Jour J – 390 pour les Jeux panaméricains de Toronto. Ça devrait se jouer entre eux et un autre équipage, à moins qu’un troisième larron ne vienne jouer les trouble-fêtes. On ne connaîtra qu’en mai prochain le nom du seul et unique équipage qui défendra les couleurs du Canada, mais Nicolas et Laurence Liebel s’entraînent d’arrache-pied pour se qualifier dans la catégorie Hobby 16.

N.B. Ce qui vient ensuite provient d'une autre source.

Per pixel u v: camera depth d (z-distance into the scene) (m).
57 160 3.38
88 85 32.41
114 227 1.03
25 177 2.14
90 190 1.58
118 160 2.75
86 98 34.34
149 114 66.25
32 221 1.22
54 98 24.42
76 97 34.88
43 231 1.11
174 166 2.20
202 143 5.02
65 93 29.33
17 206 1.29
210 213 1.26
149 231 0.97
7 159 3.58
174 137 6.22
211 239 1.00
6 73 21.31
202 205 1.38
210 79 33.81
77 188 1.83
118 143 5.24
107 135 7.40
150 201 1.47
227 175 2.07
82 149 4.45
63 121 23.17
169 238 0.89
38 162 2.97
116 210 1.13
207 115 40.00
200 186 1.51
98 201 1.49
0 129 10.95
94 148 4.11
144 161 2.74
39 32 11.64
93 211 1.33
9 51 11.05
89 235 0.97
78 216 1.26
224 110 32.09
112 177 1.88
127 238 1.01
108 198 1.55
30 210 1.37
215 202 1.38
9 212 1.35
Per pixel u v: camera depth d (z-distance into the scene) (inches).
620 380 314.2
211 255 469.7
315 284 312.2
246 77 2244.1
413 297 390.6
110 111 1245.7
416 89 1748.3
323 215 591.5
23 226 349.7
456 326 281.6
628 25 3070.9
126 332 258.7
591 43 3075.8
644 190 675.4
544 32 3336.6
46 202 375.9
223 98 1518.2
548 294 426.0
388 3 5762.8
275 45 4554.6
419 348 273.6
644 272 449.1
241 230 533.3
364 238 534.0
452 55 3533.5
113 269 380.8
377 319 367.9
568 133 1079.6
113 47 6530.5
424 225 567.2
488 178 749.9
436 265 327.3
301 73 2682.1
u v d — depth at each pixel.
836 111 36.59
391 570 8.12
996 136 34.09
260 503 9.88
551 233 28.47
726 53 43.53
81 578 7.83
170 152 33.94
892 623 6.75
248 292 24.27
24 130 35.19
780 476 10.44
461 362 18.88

Rien ne semble pouvoir arrêter ce couple dans leur quête, pas même les aléas de la compétition. Ce matin-là, ils entament leur deuxième journée de régate, non pas à bord de leur catamaran habituel, mais avec celui d’un autre compétiteur. Leur Hobby 16 restera sur la plage aujourd’hui, car un des deux flotteurs qui constituent la coque a été troué lors d’une collision le jour d’avant. Après huit heures de réparation terminées à la lumière d’un téléphone portable, la couche synthétique n’est pas encore assez sèche pour naviguer. Qu’importe, l’autre plaisancier avec qui ils sont entrés en collision va leur prêter son bateau pour les deux ou trois manches qui restent à faire cet après-midi. Le monde du Hobby 16 est comme ça, intense, mais aussi franchement collégial.
Le couple de Franco-Ontariens n’en est pas à une embûche près. Il y a deux ans, Nicolas tombait malade. Après un an de chimiothérapie, il se remettait en selle à la grande surprise de son médecin. Objectif : les championnats du monde qui se sont déroulés en février dernier en Australie. Remonter la pente s’avéra non seulement une épreuve physique, mais aussi morale.
« C’est là que tu te rends compte de ses limites. Le traitement exacerbe ta sensibilité et tu deviens beaucoup plus émotif », confie-t-il.
Il éprouvera des passes difficiles, comme lors de ce chavirement lors d’une course à Porto Rico en décembre dernier, avant de se rendre finalement aux mondiaux dans l’hémisphère sud. On se sent sûrement moins seul quand on vit cette épreuve en couple. L’autre vous remonte le moral.
Inutile de leur demander ce qu’ils vont faire cet été durant leurs moments de loisir. Laurence consulte son agenda et égrène la liste des régates auxquelles ils vont prendre part jusqu’en octobre prochain : Mississauga, Barcelone, le New Jersey, le Delaware, sans oublier un galop d’essai sur le parcours des Jeux de Toronto. Pas question de remiser le bateau durant les mois d’hiver, le couple se rendra de nouveau à Porto Rico. Afin de mettre toutes les chances de leur côté, ils ont engagé un ancien membre de l’équipe canadienne pour leur donner des conseils durant leurs entraînements. Pas facile de jongler tout cela tout en menant une vie de famille et une carrière professionnelle.
Aujourd’hui, Laurence espère bien ne pas avoir à essayer de colmater la brèche dans son bateau avec son bonnet de laine, comme elle dût le faire quelques heures plus tôt. La journée s’annonce propice à la voile, bien que le mercure peine encore à grimper. Il fait un soleil radieux et une bonne petite brise souffle de l’est. Nicolas et Laurence hissent les voiles et enfilent leur combinaison étanche avant de prendre le large. Cap sur les îles de Toronto et par la même occasion sur les Jeux. On leur souhaite bon vent avant de les revoir un peu plus tard dans la saison!